Research, invest and the economy will develop
When I last wrote this sector briefing nearly a year ago on 11th March, the tag line was “getting it done!” and Covid-19 was still just an overseas news story. Fast forward two weeks from that date and the entire nation was in lockdown and who thought a year on we would still be in the same position? Hopefully we can see the light to whatever “normal” now is.
Over the last 12 months, research and development have been at the forefront of more businesses than I’ve ever seen before. Companies have had to innovate, find new gaps in the market and generally look to survive and flourish during the pandemic.
This Budget could have been very doom and gloom, recouping the losses from the past year but my personal opinion is that it was very optimistic. Rather than adding to the existing tax base immediately, Rishi wants to stimulate the economy and get businesses booming again and most of all spending by promoting capital investment.
According to Rishi, it was a “budget for the moment” so what was actually announced? I look at the main budget announcements with a specific eye on the Technology sector.
Capital Gains Tax
Just to confuse matters, I’m going to start with something that wasn’t announced!
Over the past few weeks, most of my time has been taken up with helping get transactions over the line. Why? Because all the media and industry speculation was that wholesale changes were going to be made to Capital Gains Tax.
Were rates going to be aligned with income? Was Entrepreneurs Relief going to become more restrictive?
What was announced? Well, nothing actually. No changes to Capital Gains Tax with even the Annual Exemption being frozen.
However, more legislative consultations are expected later this month so watch this space.
Enterprise Management Incentive (EMI) Scheme
A consultation has been launched today into the EMI scheme to ensure it provides support for high-growth companies to recruit and retain the best talent so they can scale up effectively, and examine whether more companies should be able to access the scheme.

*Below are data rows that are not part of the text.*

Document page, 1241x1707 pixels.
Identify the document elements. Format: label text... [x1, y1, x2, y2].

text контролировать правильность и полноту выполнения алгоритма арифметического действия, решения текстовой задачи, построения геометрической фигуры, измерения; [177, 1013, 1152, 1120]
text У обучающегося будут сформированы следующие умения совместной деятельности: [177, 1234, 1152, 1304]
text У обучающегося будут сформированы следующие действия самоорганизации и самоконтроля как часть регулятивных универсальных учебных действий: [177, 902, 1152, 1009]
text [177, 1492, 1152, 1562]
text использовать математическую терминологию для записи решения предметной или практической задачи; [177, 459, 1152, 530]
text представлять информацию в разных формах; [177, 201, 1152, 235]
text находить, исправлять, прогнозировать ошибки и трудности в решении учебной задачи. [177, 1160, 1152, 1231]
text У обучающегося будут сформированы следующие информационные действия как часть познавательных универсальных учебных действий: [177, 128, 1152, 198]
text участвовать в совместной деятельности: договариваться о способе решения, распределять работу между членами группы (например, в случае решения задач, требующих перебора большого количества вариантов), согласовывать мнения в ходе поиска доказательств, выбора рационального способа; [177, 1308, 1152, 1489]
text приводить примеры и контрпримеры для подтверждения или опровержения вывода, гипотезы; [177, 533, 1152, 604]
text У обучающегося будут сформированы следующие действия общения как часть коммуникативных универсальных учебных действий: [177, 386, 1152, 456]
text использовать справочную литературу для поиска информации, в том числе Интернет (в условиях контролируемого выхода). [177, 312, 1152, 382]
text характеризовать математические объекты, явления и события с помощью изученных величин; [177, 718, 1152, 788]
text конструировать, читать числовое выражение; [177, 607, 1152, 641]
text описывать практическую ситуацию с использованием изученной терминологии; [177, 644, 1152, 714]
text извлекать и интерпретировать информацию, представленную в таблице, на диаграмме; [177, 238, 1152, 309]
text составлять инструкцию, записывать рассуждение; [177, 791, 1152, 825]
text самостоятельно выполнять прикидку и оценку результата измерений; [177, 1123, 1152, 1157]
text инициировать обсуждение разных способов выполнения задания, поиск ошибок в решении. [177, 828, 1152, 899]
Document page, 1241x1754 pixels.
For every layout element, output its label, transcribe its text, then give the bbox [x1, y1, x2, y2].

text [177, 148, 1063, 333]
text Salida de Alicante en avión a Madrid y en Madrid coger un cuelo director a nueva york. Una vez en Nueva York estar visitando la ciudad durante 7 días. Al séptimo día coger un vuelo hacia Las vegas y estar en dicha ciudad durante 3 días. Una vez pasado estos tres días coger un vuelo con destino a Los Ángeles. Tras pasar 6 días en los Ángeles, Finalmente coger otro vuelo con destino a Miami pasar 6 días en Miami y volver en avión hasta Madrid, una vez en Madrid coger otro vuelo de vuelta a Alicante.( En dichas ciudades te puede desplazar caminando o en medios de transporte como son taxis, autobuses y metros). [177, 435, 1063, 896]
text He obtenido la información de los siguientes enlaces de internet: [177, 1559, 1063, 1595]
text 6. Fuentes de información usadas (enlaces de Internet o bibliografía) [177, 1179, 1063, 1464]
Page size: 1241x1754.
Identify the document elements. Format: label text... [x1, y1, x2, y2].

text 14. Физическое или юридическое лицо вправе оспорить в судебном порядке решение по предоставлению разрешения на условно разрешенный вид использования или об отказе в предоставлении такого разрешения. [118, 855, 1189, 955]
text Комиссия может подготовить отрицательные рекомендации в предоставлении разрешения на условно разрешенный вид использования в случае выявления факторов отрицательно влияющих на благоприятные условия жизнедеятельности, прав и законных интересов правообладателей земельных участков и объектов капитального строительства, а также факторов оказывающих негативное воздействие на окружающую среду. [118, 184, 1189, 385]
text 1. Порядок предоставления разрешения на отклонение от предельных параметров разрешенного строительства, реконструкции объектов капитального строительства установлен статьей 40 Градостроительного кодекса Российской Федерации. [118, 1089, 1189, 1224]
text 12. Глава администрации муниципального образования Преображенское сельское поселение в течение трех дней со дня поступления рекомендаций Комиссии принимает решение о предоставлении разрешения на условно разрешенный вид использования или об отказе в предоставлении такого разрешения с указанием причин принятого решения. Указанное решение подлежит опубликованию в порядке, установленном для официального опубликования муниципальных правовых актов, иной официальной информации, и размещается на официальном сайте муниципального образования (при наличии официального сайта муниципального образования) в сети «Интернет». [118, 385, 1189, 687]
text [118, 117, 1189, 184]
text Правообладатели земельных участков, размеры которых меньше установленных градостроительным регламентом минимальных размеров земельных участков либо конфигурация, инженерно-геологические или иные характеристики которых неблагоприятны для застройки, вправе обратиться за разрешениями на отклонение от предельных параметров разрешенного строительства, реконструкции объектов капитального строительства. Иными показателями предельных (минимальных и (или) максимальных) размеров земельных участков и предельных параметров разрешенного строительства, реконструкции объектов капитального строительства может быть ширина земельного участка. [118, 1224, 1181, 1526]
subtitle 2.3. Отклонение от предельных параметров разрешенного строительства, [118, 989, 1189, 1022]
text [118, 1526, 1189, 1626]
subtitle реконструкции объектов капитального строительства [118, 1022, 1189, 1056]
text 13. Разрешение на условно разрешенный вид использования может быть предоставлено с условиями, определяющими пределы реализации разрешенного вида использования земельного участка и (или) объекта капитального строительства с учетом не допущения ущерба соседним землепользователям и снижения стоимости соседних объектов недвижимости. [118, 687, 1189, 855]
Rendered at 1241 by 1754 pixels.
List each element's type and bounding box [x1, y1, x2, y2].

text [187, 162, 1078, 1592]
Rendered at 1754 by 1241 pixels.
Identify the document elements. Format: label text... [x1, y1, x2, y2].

We will update you as the government release their findings in due course.
Extension to Furlough or Coronavirus Job Retention Scheme (CJRS)
The furlough scheme has been extended to cover periods up to 30 September 2021 with employees continuing to receive 80% of their pay, capped at £2,500 per month.
Employers will be asked to make a contribution of 10% in July, rising to 20% in August and September.
Corporation Tax Rates
from 1 April 2023, the Corporation Tax rate will be increased to 25% applying to profits over £250,000.
A small profits rate will also be introduced for companies with profits of £50,000 or less so that they will continue to pay Corporation Tax at 19%.
Companies with profits between £50,000 and £250,000 will pay tax at the main rate (25%) reduced by a marginal relief providing a gradual increase in the effective Corporation Tax rate.
In line with the approach taken with the former rules, these limits will be proportionately reduced for short accounting periods or where there are associated companies.
Capital Allowances – Super Deduction
From 1 April 2021 a new ‘super deduction’ will be introduced which will allow:
- 130% tax relief on expenditure on most new and unused plant and machinery acquisitions which would normally have qualified for 18% writing down allowances in the main pool.
- 50% tax relief on most new and unused plant and machinery acquisition that would normally have qualified for 6% writing down allowances in the special rate pool (i.e. integral features).
Note: We await more guidance to understand how this ‘super deduction’ interacts with purchases of cars.
Changes will be made to how proceeds on the sale of these assets are taxed so that 130% of the proceeds received are taxed on disposal rather than reducing the value of the pool carried forward.
The Annual Investment Allowance (AIA) of £1m which has been extended to 31 December 2021 continues and therefore it will continue to be more efficient to claim AIA for special rate pool items rather than the new 50% ‘super deduction’.
Temporary Extension – Trading Losses Carry Back
Companies with an accounting period ending between 1 April 2020 and 31 March 2022 will be able to apply an extension to the utilisation of unused trading losses.
The trade loss carry back will be extended from the current one-year entitlement to a period of three years, with losses being carried back against later years first.
The number of trading losses carried back to the preceding year remains unlimited. However, for the preceding two years, a maximum of £2m of unused losses will be available for carry back against profits of the same trade to the earlier two years.
Research & Development Tax Credits
Although no changes were announced to the existing R&D tax credits regime, a consultation has been launched to look at:
- Definitions, eligibility and scope of the reliefs, to ensure they are up-to-date and competitive, and that they reflect how R&D activity is conducted now.
- How well the reliefs are operating for businesses and HMRC, and whether this could be improved.
- Targeting of the reliefs, to ensure that for every pound of taxpayer support, HMRC maximises the value of the beneficial R&D activity for the UK economy.